Was it a birth or wedding announcement? Maybe it was recipe for brownies or a favorite poem? Or an article about the doll or her owner? Or was something else wrapped in the newsprint? Hmmm .....??? Stashing cash in odd places is not unheard of, particularly for those who lived through the Depression. My mother still keeps her spare coins in old socks in her purse, which by the way came as a big surprise to the thief who once tried to pry it off her arm. She swung that satchel like a bat and he was out for the count until police collected him off the sidewalk! And she can still recall finding $100 bills stuffed inside her father's beloved German clocks after his death. In my own adventures in goodwill hunting I found the "M" volume of a set of encyclopedias cut out in the center in the exact shape of a stack of bills. Very ingenious, I thought; "M" for "money".
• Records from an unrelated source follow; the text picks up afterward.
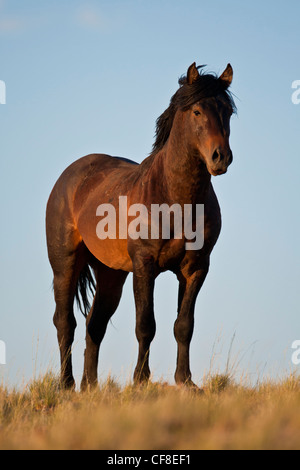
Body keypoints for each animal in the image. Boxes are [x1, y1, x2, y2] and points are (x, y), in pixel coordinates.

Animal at [45, 61, 236, 390]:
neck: (175, 198)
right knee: (65, 322)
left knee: (94, 324)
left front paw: (186, 381)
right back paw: (66, 384)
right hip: (65, 265)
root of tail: (71, 175)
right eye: (197, 111)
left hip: (111, 274)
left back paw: (90, 387)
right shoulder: (145, 266)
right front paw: (141, 380)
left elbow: (184, 325)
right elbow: (146, 324)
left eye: (228, 111)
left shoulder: (196, 268)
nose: (220, 157)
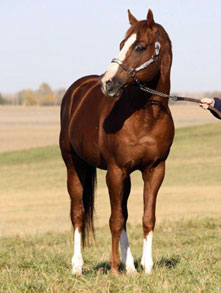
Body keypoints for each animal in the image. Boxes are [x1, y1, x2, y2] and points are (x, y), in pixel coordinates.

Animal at [60, 9, 174, 274]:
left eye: (140, 47)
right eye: (122, 45)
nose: (107, 83)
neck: (147, 117)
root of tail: (76, 89)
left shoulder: (155, 170)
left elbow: (146, 217)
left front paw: (147, 267)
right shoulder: (114, 171)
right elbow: (115, 219)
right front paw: (113, 267)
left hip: (126, 176)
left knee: (123, 212)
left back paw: (130, 266)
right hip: (74, 166)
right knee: (78, 213)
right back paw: (77, 266)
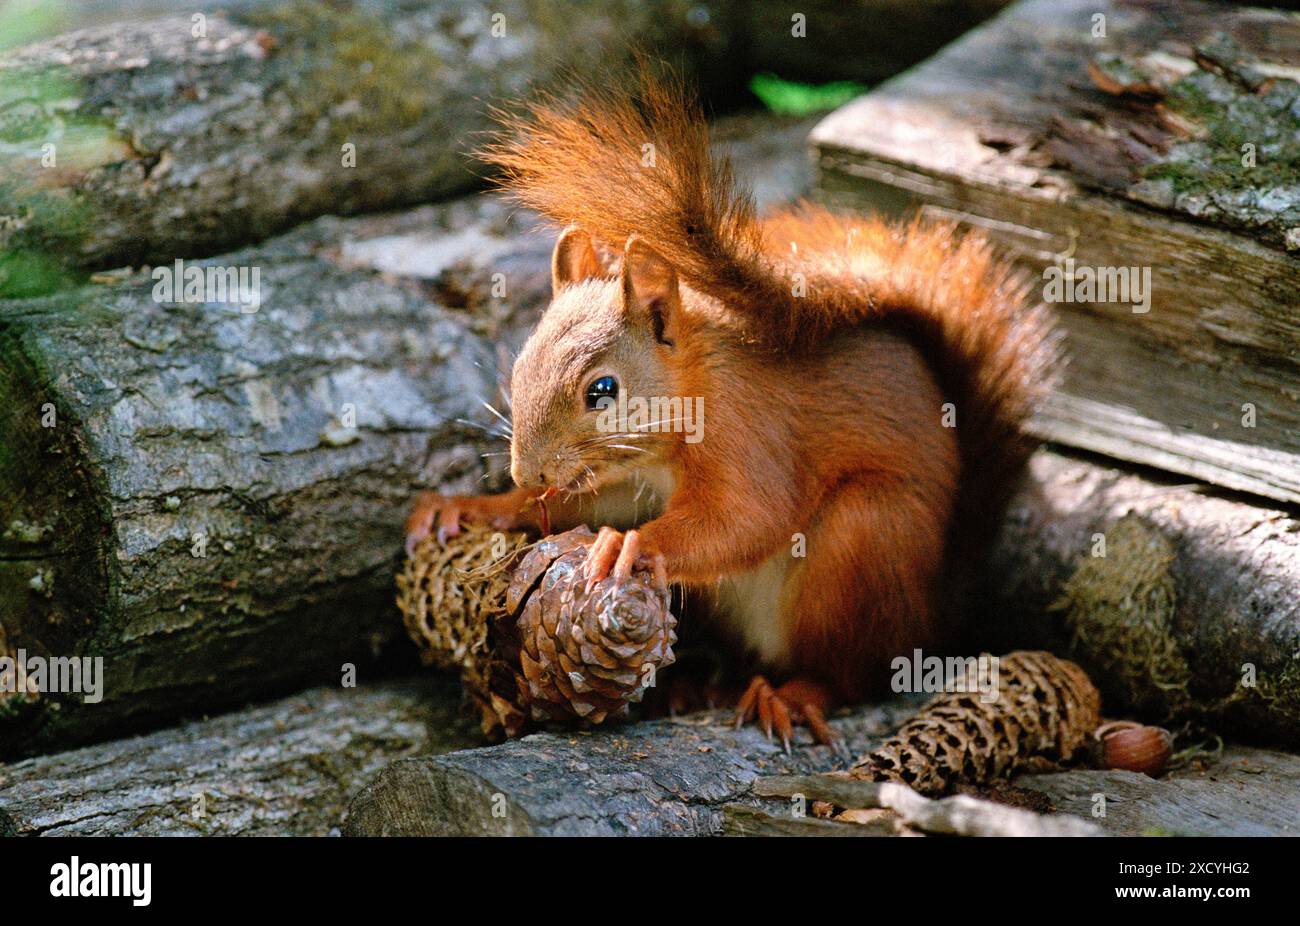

Wow, maybe I had stumbled upon a case of someone who used "doll" as a memory clue for hidden "dollars.”

After 30 minutes of digging, I had retrieved a sizeable cache of tattered newsprint but no cash. No “dollars” for "doll" - no "M" for "moolah for Marie". But I had pieced together enough of the newspaper's banner and scraps of holiday advertisements to narrow the origin and season to Christmas in Asheville, North Carolina, but still no date.

Asheville is in the North Carolina mountains, about 100 miles west of us. So strangely enough our little dolly had returned to North Carolina but is still a mystery where she has been in the last 70-80 years. Like many of my dolls, she arrived on my doorstep swathed in bubble wrap and stuffed in a cardboard box. There was a Massachusetts postmark on the package but nary a hint or whisper of where she has been or who has loved her all these years.

Or why someone in Asheville North Carolina filled her belly with newsprint one Christmas so long ago. And I know, … I know what you are thinking, but no, in this case, it was not the little Christmas mouse settling down for a long winter’s nap.   Not this time – the doll is pristine.